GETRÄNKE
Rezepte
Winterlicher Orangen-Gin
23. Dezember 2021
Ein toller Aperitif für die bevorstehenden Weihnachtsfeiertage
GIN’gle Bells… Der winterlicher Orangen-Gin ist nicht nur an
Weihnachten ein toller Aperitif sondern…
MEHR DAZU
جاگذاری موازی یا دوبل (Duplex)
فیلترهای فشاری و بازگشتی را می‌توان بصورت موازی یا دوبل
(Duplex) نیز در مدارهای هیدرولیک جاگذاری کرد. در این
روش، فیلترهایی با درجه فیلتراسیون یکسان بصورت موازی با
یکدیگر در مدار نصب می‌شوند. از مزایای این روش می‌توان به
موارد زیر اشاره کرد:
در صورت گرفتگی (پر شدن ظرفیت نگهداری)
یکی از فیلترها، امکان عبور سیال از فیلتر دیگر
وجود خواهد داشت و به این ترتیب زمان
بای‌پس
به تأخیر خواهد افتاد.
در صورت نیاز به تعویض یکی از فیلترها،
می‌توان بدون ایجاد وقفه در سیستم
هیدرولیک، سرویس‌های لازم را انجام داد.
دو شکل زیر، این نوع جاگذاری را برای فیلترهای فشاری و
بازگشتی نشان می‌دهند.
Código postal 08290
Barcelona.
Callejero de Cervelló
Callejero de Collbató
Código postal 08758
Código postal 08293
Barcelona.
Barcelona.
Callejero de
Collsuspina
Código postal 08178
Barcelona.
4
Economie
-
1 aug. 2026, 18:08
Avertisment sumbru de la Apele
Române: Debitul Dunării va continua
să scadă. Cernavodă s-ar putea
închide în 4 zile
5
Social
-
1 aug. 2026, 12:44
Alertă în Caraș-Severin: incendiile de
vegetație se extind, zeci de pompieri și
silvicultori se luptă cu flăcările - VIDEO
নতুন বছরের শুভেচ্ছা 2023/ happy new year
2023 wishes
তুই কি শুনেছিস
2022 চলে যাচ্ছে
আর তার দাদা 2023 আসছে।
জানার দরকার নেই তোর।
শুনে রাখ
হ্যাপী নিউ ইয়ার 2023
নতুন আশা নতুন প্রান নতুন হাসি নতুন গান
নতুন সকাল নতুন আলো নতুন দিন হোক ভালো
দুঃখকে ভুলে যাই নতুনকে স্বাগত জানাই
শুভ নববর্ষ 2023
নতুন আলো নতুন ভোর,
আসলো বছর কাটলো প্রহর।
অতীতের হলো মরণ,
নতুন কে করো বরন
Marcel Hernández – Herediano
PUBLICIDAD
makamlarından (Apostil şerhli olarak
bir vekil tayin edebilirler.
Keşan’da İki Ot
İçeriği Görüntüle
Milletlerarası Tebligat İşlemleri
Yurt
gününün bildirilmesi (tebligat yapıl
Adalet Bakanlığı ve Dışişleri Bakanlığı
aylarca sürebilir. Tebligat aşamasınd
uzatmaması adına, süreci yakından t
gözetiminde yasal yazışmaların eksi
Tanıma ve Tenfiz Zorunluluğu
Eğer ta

++++++

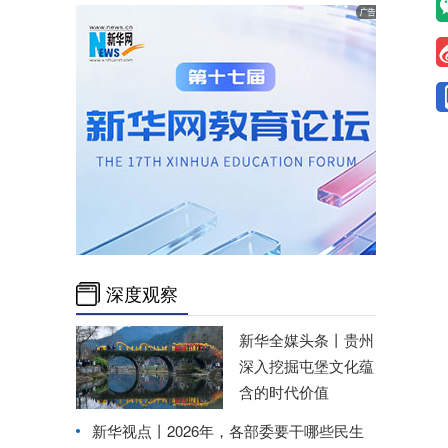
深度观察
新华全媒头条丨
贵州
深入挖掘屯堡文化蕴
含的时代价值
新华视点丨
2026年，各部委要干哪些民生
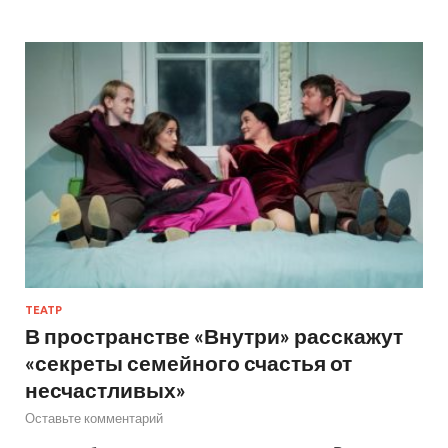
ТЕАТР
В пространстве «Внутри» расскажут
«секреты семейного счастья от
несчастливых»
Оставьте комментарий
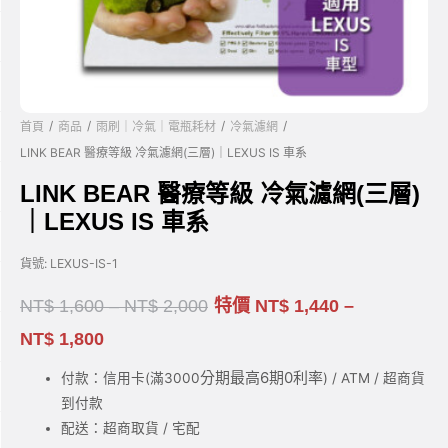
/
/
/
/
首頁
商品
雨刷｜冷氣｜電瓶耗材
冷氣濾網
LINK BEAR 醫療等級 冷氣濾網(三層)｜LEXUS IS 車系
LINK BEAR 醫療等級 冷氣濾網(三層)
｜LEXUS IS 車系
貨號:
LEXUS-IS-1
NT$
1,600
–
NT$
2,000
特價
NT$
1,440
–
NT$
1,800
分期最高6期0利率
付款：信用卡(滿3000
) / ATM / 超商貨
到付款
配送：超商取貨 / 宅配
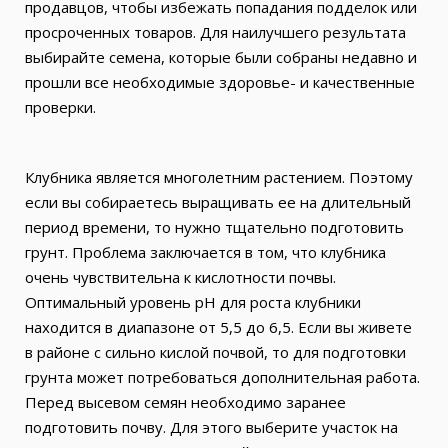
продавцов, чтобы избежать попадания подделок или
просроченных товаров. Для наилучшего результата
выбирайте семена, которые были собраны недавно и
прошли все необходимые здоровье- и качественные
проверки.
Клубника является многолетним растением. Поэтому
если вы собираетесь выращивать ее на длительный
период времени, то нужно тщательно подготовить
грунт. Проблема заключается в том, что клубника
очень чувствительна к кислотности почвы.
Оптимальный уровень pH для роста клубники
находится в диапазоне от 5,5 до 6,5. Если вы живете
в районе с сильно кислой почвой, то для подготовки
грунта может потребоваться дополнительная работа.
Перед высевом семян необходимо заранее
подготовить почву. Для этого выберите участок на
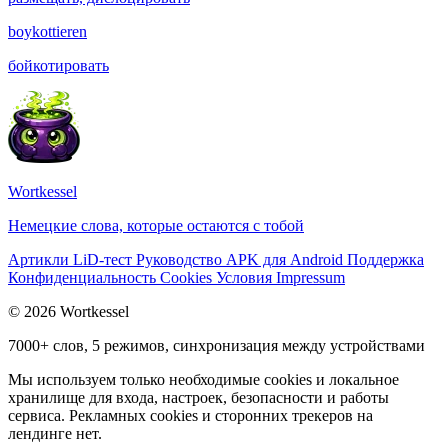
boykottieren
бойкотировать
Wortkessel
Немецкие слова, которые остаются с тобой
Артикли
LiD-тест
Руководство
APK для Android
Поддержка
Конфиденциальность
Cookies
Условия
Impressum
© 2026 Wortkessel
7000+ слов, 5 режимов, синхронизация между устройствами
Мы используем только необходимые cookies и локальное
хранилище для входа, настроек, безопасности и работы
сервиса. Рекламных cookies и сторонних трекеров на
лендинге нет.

++++++

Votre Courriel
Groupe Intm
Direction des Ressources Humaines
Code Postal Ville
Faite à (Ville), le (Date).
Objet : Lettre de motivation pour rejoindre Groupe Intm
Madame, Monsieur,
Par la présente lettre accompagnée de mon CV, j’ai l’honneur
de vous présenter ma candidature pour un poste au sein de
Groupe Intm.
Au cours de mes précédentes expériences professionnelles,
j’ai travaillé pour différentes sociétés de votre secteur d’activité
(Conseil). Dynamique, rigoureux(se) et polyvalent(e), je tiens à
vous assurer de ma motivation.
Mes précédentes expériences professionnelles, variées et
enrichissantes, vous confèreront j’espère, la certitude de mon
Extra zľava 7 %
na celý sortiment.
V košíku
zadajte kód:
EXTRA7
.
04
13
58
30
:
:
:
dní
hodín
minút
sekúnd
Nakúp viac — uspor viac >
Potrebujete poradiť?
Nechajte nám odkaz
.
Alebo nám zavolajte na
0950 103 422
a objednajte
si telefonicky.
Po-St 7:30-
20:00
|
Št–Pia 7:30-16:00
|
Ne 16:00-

++++++

## Task description:
What you return must be the lines above that run from the line with "নতুন বছরের শুভেচ্ছা 2023/ happy new year" to the line with "নতুন সকাল নতুন আলো নতুন দিন হোক ভালো", inclusive, each copied exactly.

## Result:
নতুন বছরের শুভেচ্ছা 2023/ happy new year
2023 wishes
তুই কি শুনেছিস
2022 চলে যাচ্ছে
আর তার দাদা 2023 আসছে।
জানার দরকার নেই তোর।
শুনে রাখ
হ্যাপী নিউ ইয়ার 2023
নতুন আশা নতুন প্রান নতুন হাসি নতুন গান
নতুন সকাল নতুন আলো নতুন দিন হোক ভালো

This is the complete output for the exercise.